▶ PROBLEM DESCRIPTION: Copy the records below exactly as they appear.

▶ DATA EXCERPTS:
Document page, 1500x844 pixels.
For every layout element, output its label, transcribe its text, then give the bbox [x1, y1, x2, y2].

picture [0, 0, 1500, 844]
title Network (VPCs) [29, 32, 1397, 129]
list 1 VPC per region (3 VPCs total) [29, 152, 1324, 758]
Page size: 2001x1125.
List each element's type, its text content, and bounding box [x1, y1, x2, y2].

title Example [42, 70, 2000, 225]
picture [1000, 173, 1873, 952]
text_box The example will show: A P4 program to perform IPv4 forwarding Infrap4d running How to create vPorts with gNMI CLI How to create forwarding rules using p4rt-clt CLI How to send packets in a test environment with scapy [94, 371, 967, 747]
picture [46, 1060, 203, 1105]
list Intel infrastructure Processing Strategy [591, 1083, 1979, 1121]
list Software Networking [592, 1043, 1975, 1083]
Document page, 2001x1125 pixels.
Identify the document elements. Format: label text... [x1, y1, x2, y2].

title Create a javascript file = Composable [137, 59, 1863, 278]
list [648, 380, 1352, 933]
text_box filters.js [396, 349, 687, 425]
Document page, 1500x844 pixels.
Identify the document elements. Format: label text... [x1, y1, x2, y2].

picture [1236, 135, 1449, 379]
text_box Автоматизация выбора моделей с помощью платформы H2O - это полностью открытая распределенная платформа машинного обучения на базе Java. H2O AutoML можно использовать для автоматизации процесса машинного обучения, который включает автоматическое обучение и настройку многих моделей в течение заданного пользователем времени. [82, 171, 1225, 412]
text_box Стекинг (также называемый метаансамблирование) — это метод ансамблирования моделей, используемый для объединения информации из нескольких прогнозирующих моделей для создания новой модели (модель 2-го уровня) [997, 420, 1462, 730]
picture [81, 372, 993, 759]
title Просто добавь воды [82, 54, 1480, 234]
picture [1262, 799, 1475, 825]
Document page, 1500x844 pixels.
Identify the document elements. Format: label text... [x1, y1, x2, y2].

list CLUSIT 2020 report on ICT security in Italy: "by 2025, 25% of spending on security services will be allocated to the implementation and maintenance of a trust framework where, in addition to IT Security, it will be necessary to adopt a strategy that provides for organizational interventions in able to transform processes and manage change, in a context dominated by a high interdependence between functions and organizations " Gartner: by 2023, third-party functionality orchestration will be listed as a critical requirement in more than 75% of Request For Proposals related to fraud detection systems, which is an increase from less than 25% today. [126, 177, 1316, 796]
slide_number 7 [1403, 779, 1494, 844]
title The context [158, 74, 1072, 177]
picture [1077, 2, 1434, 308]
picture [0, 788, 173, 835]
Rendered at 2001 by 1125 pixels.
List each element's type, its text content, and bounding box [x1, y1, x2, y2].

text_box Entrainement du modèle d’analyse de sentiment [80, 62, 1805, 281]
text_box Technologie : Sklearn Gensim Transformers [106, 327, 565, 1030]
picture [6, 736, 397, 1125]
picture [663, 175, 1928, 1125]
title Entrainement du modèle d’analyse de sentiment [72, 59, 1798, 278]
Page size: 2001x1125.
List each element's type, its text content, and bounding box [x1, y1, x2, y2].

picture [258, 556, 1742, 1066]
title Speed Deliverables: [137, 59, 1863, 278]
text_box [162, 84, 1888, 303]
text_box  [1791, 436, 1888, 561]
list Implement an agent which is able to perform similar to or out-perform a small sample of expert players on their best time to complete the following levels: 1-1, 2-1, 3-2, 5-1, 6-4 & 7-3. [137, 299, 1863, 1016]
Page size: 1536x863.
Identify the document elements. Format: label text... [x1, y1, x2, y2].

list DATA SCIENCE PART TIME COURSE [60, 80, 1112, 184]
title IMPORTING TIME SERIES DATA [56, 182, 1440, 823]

▶ YOUR SOLUTION:
Document page, 1500x844 pixels.
For every layout element, output its label, transcribe its text, then give the bbox [x1, y1, x2, y2].

picture [0, 0, 1500, 844]
title Network (VPCs) [29, 32, 1397, 129]
list 1 VPC per region (3 VPCs total) [29, 152, 1324, 758]
Page size: 2001x1125.
List each element's type, its text content, and bounding box [x1, y1, x2, y2].

title Example [42, 70, 2000, 225]
picture [1000, 173, 1873, 952]
text_box The example will show: A P4 program to perform IPv4 forwarding Infrap4d running How to create vPorts with gNMI CLI How to create forwarding rules using p4rt-clt CLI How to send packets in a test environment with scapy [94, 371, 967, 747]
picture [46, 1060, 203, 1105]
list Intel infrastructure Processing Strategy [591, 1083, 1979, 1121]
list Software Networking [592, 1043, 1975, 1083]
Document page, 2001x1125 pixels.
Identify the document elements. Format: label text... [x1, y1, x2, y2].

title Create a javascript file = Composable [137, 59, 1863, 278]
list [648, 380, 1352, 933]
text_box filters.js [396, 349, 687, 425]
Document page, 1500x844 pixels.
Identify the document elements. Format: label text... [x1, y1, x2, y2].

picture [1236, 135, 1449, 379]
text_box Автоматизация выбора моделей с помощью платформы H2O - это полностью открытая распределенная платформа машинного обучения на базе Java. H2O AutoML можно использовать для автоматизации процесса машинного обучения, который включает автоматическое обучение и настройку многих моделей в течение заданного пользователем времени. [82, 171, 1225, 412]
text_box Стекинг (также называемый метаансамблирование) — это метод ансамблирования моделей, используемый для объединения информации из нескольких прогнозирующих моделей для создания новой модели (модель 2-го уровня) [997, 420, 1462, 730]
picture [81, 372, 993, 759]
title Просто добавь воды [82, 54, 1480, 234]
picture [1262, 799, 1475, 825]
Document page, 1500x844 pixels.
Identify the document elements. Format: label text... [x1, y1, x2, y2].

list CLUSIT 2020 report on ICT security in Italy: "by 2025, 25% of spending on security services will be allocated to the implementation and maintenance of a trust framework where, in addition to IT Security, it will be necessary to adopt a strategy that provides for organizational interventions in able to transform processes and manage change, in a context dominated by a high interdependence between functions and organizations " Gartner: by 2023, third-party functionality orchestration will be listed as a critical requirement in more than 75% of Request For Proposals related to fraud detection systems, which is an increase from less than 25% today. [126, 177, 1316, 796]
slide_number 7 [1403, 779, 1494, 844]
title The context [158, 74, 1072, 177]
picture [1077, 2, 1434, 308]
picture [0, 788, 173, 835]
Rendered at 2001 by 1125 pixels.
List each element's type, its text content, and bounding box [x1, y1, x2, y2].

text_box Entrainement du modèle d’analyse de sentiment [80, 62, 1805, 281]
text_box Technologie : Sklearn Gensim Transformers [106, 327, 565, 1030]
picture [6, 736, 397, 1125]
picture [663, 175, 1928, 1125]
title Entrainement du modèle d’analyse de sentiment [72, 59, 1798, 278]
Page size: 2001x1125.
List each element's type, its text content, and bounding box [x1, y1, x2, y2].

picture [258, 556, 1742, 1066]
title Speed Deliverables: [137, 59, 1863, 278]
text_box [162, 84, 1888, 303]
text_box  [1791, 436, 1888, 561]
list Implement an agent which is able to perform similar to or out-perform a small sample of expert players on their best time to complete the following levels: 1-1, 2-1, 3-2, 5-1, 6-4 & 7-3. [137, 299, 1863, 1016]
Page size: 1536x863.
Identify the document elements. Format: label text... [x1, y1, x2, y2].

list DATA SCIENCE PART TIME COURSE [60, 80, 1112, 184]
title IMPORTING TIME SERIES DATA [56, 182, 1440, 823]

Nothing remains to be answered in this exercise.